AgronomyRwanda's Eastern Province has potential for potato seed production

Rwanda’s Eastern Province has potential for potato seed production


Experts in potato breeding and research have identified Rwanda’s Eastern Province as a potential alternative for clean potato seed production.

Researchers sought for an alternative after reports that Northern and Western provinces, the main potato production areas, were said to be infested by viruses and were limited for both breeding and production of potato.

Kirimi Sindi, the country manager of International Potato Centre (CIP), said traditional potato growing areas in the country are small and the crop has been grown in the areas for so long, hence leading to accumulation of diseases.

Sindi said this has affected subsistence and commercial production levels.

“If we have to re-fertilize the potato industry in Rwanda, particularly the seed, we must move it from the northern and western.
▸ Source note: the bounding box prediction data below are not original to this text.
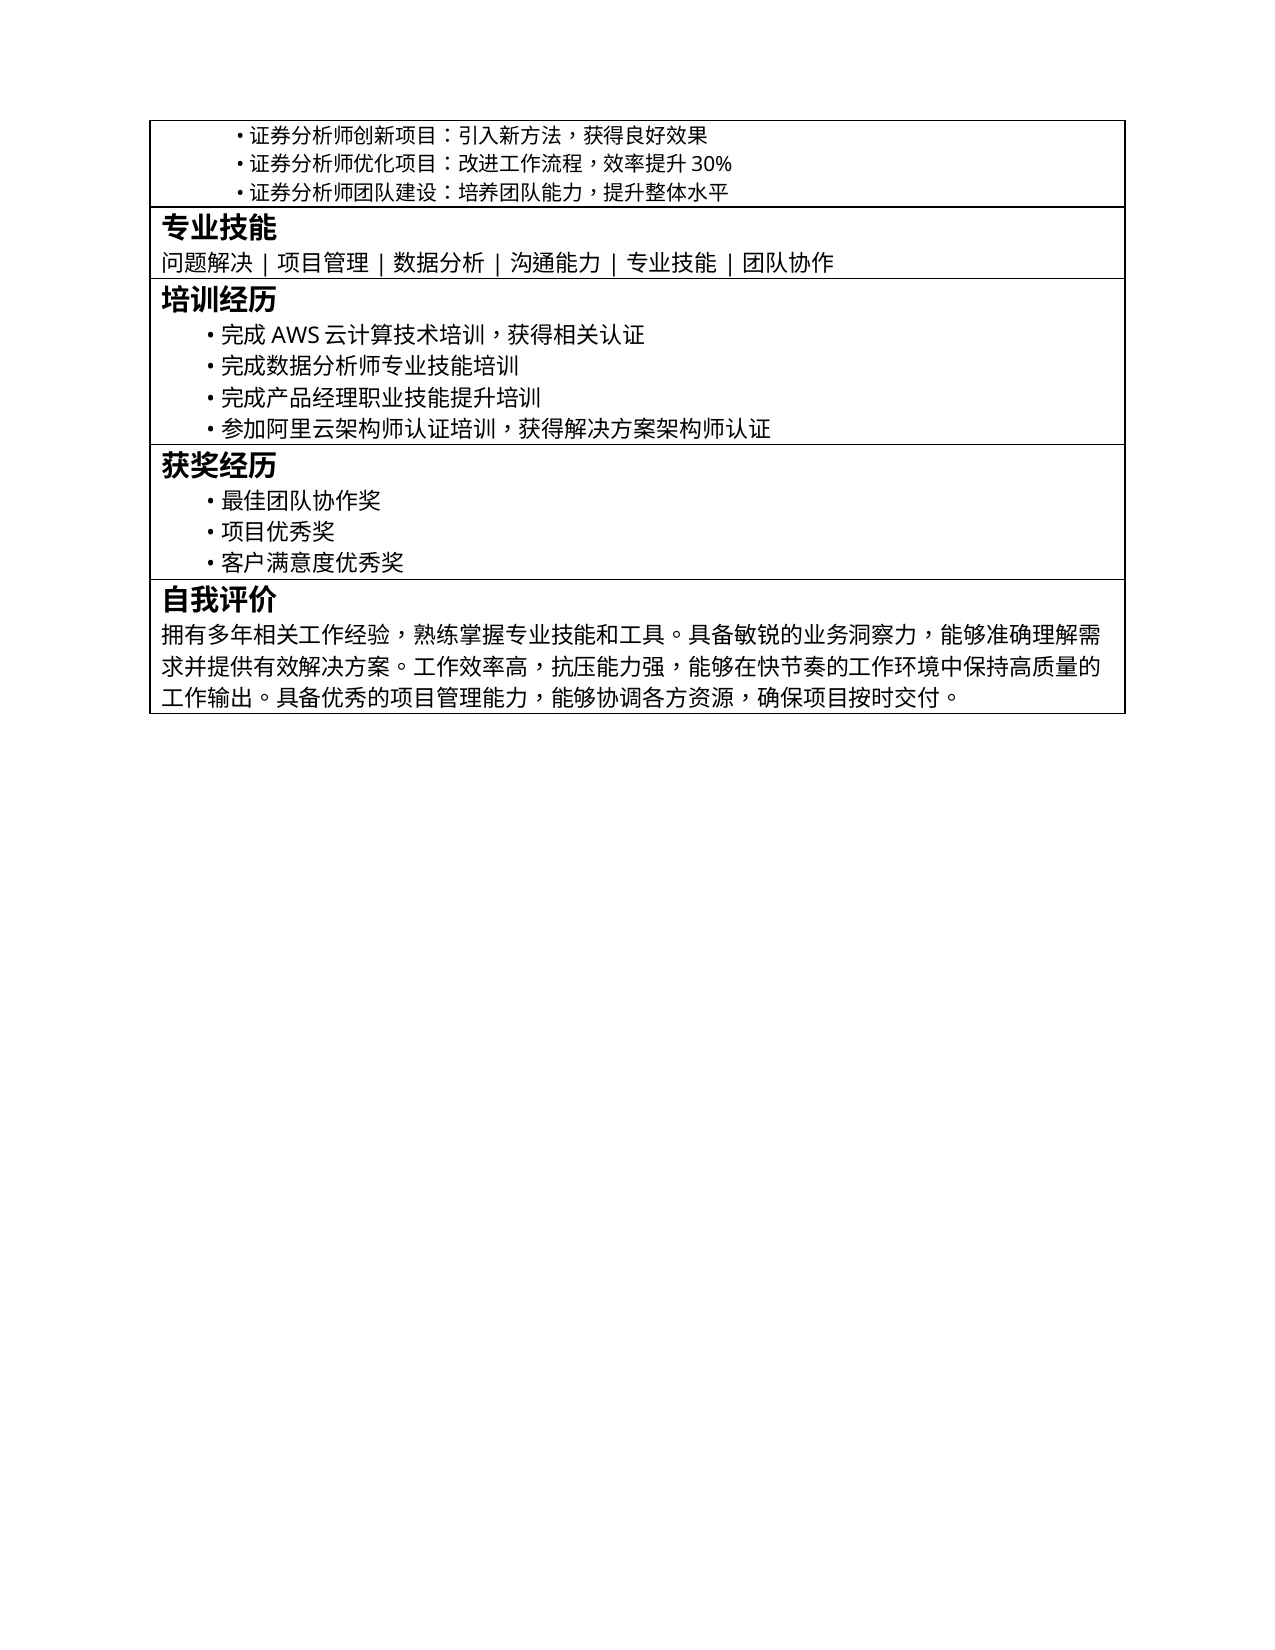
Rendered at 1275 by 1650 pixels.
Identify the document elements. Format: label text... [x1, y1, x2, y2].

table_cell 专业技能 问题解决 | 项目管理 | 数据分析 | 沟通能力 | 专业技能 | 团队协作 [151, 208, 1124, 278]
table_cell 获奖经历 • 最佳团队协作奖 • 项目优秀奖 • 客户满意度优秀奖 [151, 445, 1124, 578]
table_cell 培训经历 • 完成AWS云计算技术培训，获得相关认证 • 完成数据分析师专业技能培训 • 完成产品经理职业技能提升培训 • 参加阿里云架构师认证培训，获得解决方案架构师认证 [151, 279, 1124, 444]
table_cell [151, 121, 1124, 206]
table_cell 自我评价 拥有多年相关工作经验，熟练掌握专业技能和工具。具备敏锐的业务洞察力，能够准确理解需求并提供有效解决方案。工作效率高，抗压能力强，能够在快节奏的工作环境中保持高质量的工作输出。具备优秀的项目管理能力，能够协调各方资源，确保项目按时交付。 [151, 580, 1124, 713]
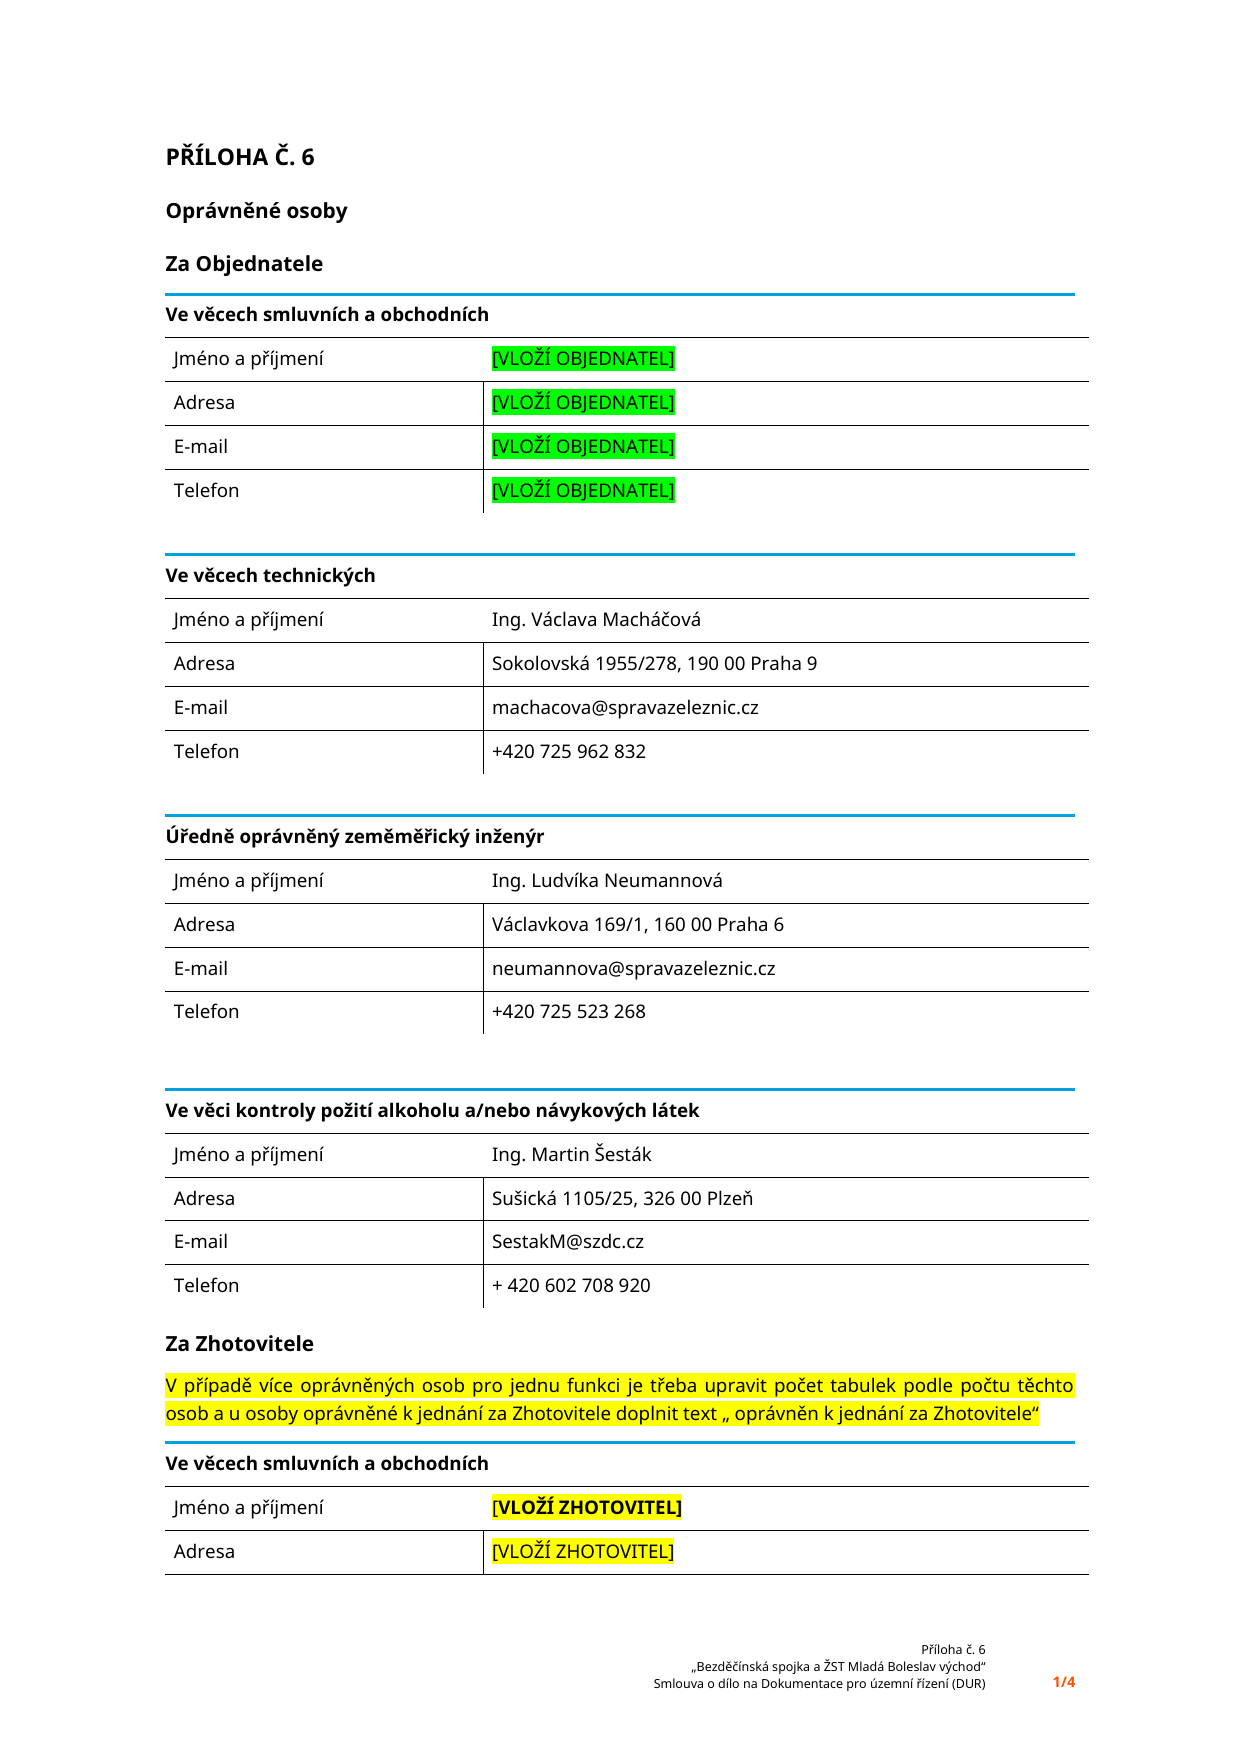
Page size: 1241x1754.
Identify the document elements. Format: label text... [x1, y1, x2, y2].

table_cell E-mail [165, 1221, 483, 1264]
table_cell Adresa [165, 382, 483, 425]
table_cell Sušická 1105/25, 326 00 Plzeň [484, 1178, 1089, 1220]
text Ve věcech technických [165, 556, 1075, 588]
table_header Ing. Martin Šesták [484, 1134, 1089, 1177]
text Ve věci kontroly požití alkoholu a/nebo návykových látek [165, 1091, 1075, 1123]
text Za Objednatele [165, 249, 1075, 277]
table_cell SestakM@szdc.cz [484, 1221, 1089, 1264]
table_header Jméno a příjmení [165, 860, 484, 903]
table_header [VLOŽÍ ZHOTOVITEL] [484, 1487, 1089, 1530]
table_cell Sokolovská 1955/278, 190 00 Praha 9 [484, 643, 1089, 686]
table_cell [VLOŽÍ ZHOTOVITEL] [484, 1531, 1089, 1574]
table_cell Telefon [165, 731, 483, 773]
table_cell E-mail [165, 687, 483, 730]
table_cell Adresa [165, 1178, 483, 1220]
table_cell E-mail [165, 948, 483, 991]
text Za Zhotovitele [165, 1329, 1075, 1357]
table_cell Adresa [165, 643, 483, 686]
text Oprávněné osoby [165, 197, 1075, 225]
text Ve věcech smluvních a obchodních [165, 296, 1075, 327]
table_cell Telefon [165, 470, 483, 513]
text Ve věcech smluvních a obchodních [165, 1444, 1075, 1476]
table_header Jméno a příjmení [165, 1134, 484, 1177]
table_cell Telefon [165, 992, 483, 1034]
text V případě více oprávněných osob pro jednu funkci je třeba upravit počet tabulek podle počtu těchto osob a u osoby oprávněné k jednání za Zhotovitele doplnit text „ oprávněn k jednání za Zhotovitele“ [165, 1398, 1075, 1426]
text Příloha č. 6 [165, 141, 1075, 173]
table_header Jméno a příjmení [165, 599, 484, 642]
table_cell + 420 602 708 920 [484, 1265, 1089, 1308]
table_header [VLOŽÍ OBJEDNATEL] [484, 338, 1089, 381]
table_cell [VLOŽÍ OBJEDNATEL] [484, 426, 1089, 469]
table_header Ing. Ludvíka Neumannová [484, 860, 1089, 903]
table_cell +420 725 523 268 [484, 992, 1089, 1034]
table_header Jméno a příjmení [165, 338, 484, 381]
table_cell E-mail [165, 426, 483, 469]
table_cell [VLOŽÍ OBJEDNATEL] [484, 470, 1089, 513]
table_cell Telefon [165, 1265, 483, 1308]
table_cell machacova@spravazeleznic.cz [484, 687, 1089, 730]
table_cell Adresa [165, 1531, 483, 1574]
text Úředně oprávněný zeměměřický inženýr [165, 817, 1075, 849]
table_cell Václavkova 169/1, 160 00 Praha 6 [484, 904, 1089, 947]
table_cell Adresa [165, 904, 483, 947]
table_cell [VLOŽÍ OBJEDNATEL] [484, 382, 1089, 425]
table_cell neumannova@spravazeleznic.cz [484, 948, 1089, 991]
table_cell +420 725 962 832 [484, 731, 1089, 773]
table_header Jméno a příjmení [165, 1487, 484, 1530]
table_header Ing. Václava Macháčová [484, 599, 1089, 642]
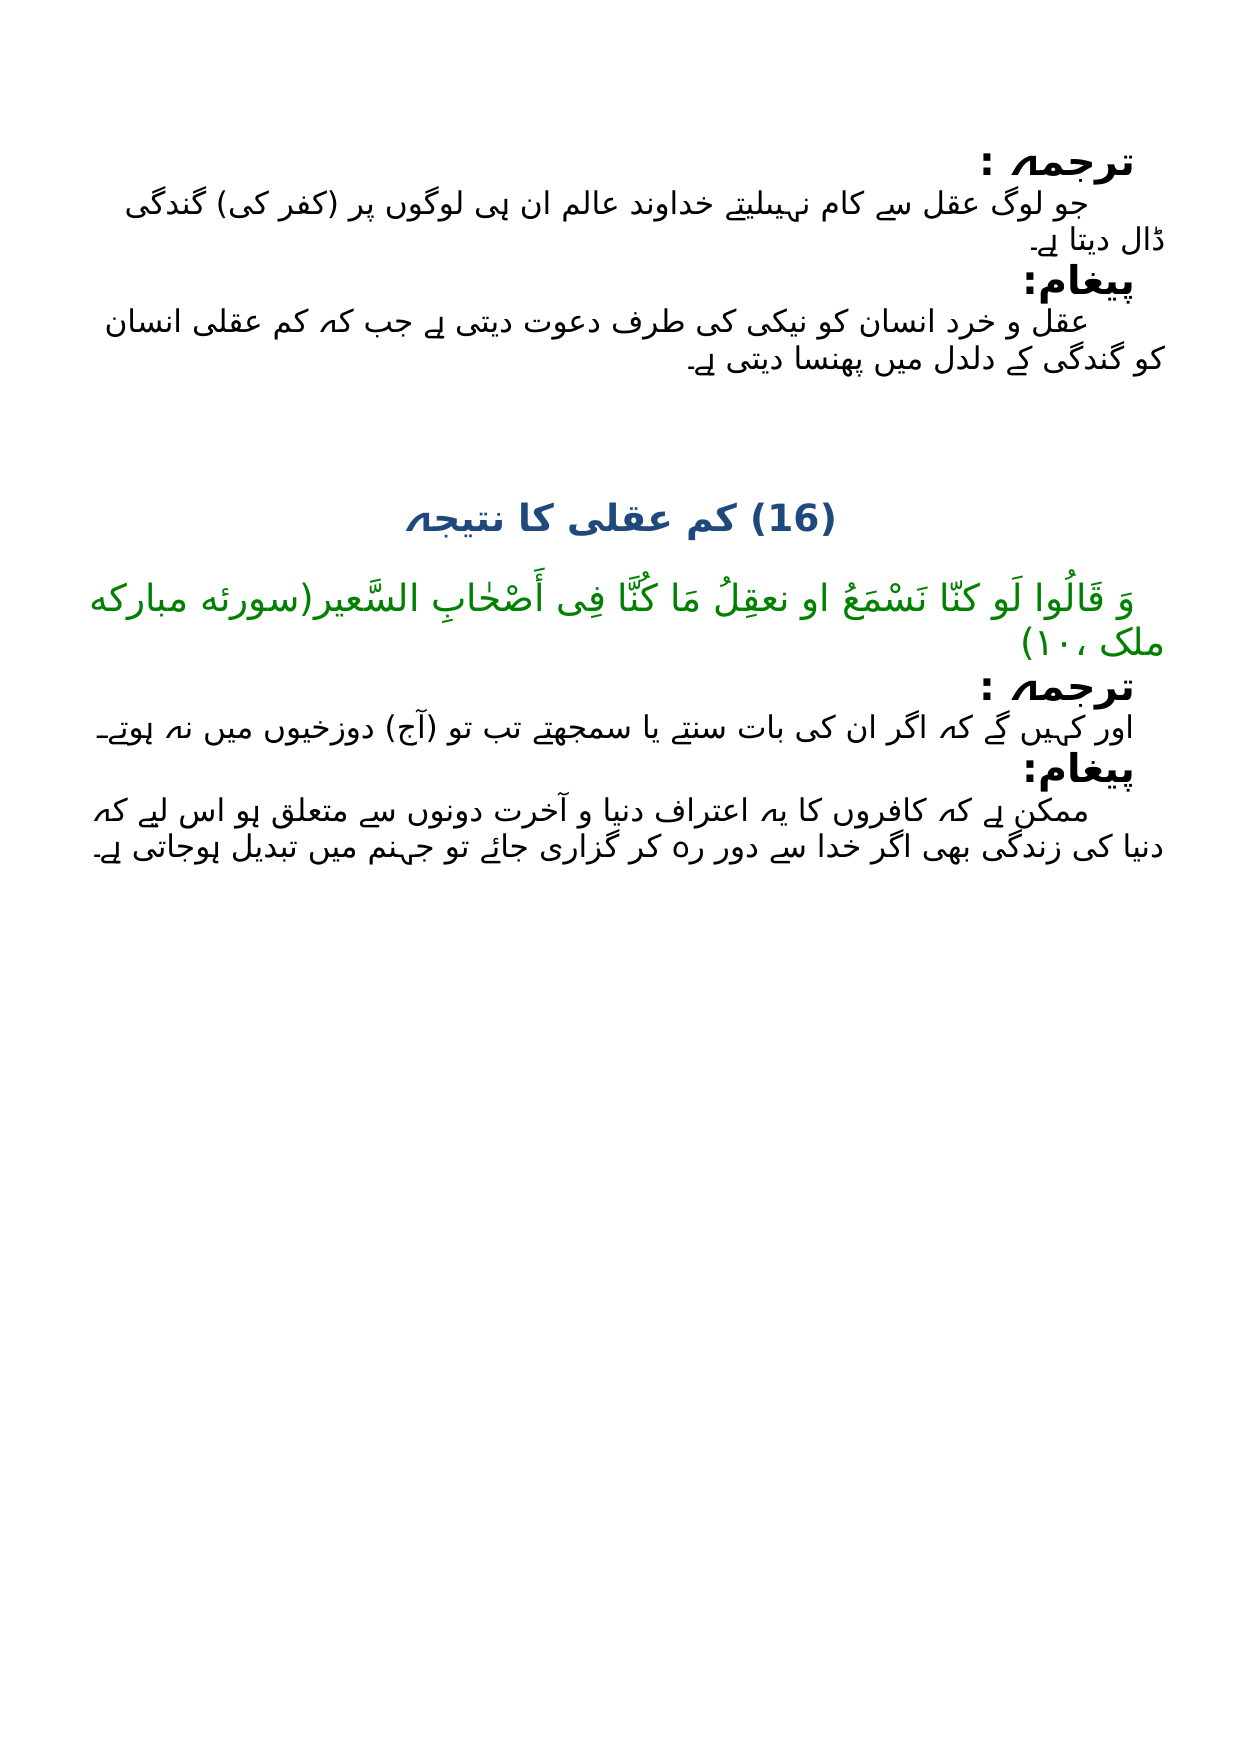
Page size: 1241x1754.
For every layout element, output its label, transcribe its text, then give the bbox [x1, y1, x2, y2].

text وَ قَالُوا لَو کنّا نَسْمَعُ او نعقِلُ مَا کُنَّا فِی أَصْحٰابِ السَّعیر(سورئه مبارکه ملک ،١٠) [75, 576, 1165, 664]
text ترجمہ : [75, 664, 1165, 710]
text پیغام: [75, 258, 1165, 304]
text ممکن ہے کہ کافروں کا یہ اعتراف دنیا و آخرت دونوں سے متعلق ہو اس لیے کہ دنیا کی زندگی بھی اگر خدا سے دور رہ کر گزاری جائے تو جہنم میں تبدیل ہوجاتی ہے۔ [75, 792, 1165, 865]
text ترجمہ : [75, 139, 1165, 185]
subtitle (16) کم عقلی کا نتیجہ [75, 497, 1165, 541]
text جو لوگ عقل سے کام نہیںلیتے خداوند عالم ان ہی لوگوں پر (کفر کی) گندگی ڈال دیتا ہے۔ [75, 185, 1165, 258]
text پیغام: [75, 746, 1165, 792]
text اور کہیں گے کہ اگر ان کی بات سنتے یا سمجھتے تب تو (آج) دوزخیوں میں نہ ہوتے۔۔ [75, 710, 1165, 746]
text عقل و خرد انسان کو نیکی کی طرف دعوت دیتی ہے جب کہ کم عقلی انسان کو گندگی کے دلدل میں پھنسا دیتی ہے۔ [75, 304, 1165, 377]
There is need to grow potato in the areas that have not been growing this crop, meaning, there will be no diseases, hence giving farmers clean seeds,” said Sindi.

The scientist said to grow seed, there is need for minimum distance between seed and other normal potato, giving room for isolation so as to avoid seed contamination.

“Eastern Province has been identified to be disease-free, has enough land for economies of scale, mechanization and easy to do rotation,” he said.

Last week, a delegation of agronomists, breeders and scientists from Rwanda Agriculture Board (RAB) visited a pilot field in Kayonza, Eastern Province, that was used to test the yield of kinigi potato variety.

Senkesha Ntizo, an agronomist at RAB, said that although the northern and western parts of the country have been taken to be the most suitable areas for growing potato, there is need to utilize the east for production of more clean and quality seed of potato.

Citing an example of Bramin Farm in Ndego, Ntizo said the east could be of great help in producing enough potato seeds as well as providing breeding space.

Placide Rukundo, a potato breeder at RAB, said there is vast land for growing the crop in the east.

Looking at the harvest from the pilot field that was visited, Rukundo said that apart from high levels of nitrogen in the soil, which affected multiplication of the roots, the area is suitable for good yields.

He advised that with enough farmland in the area, farmers are able to do crop rotation, preferably using cereals, legumes and maize to avoid breeding of many diseases in the land.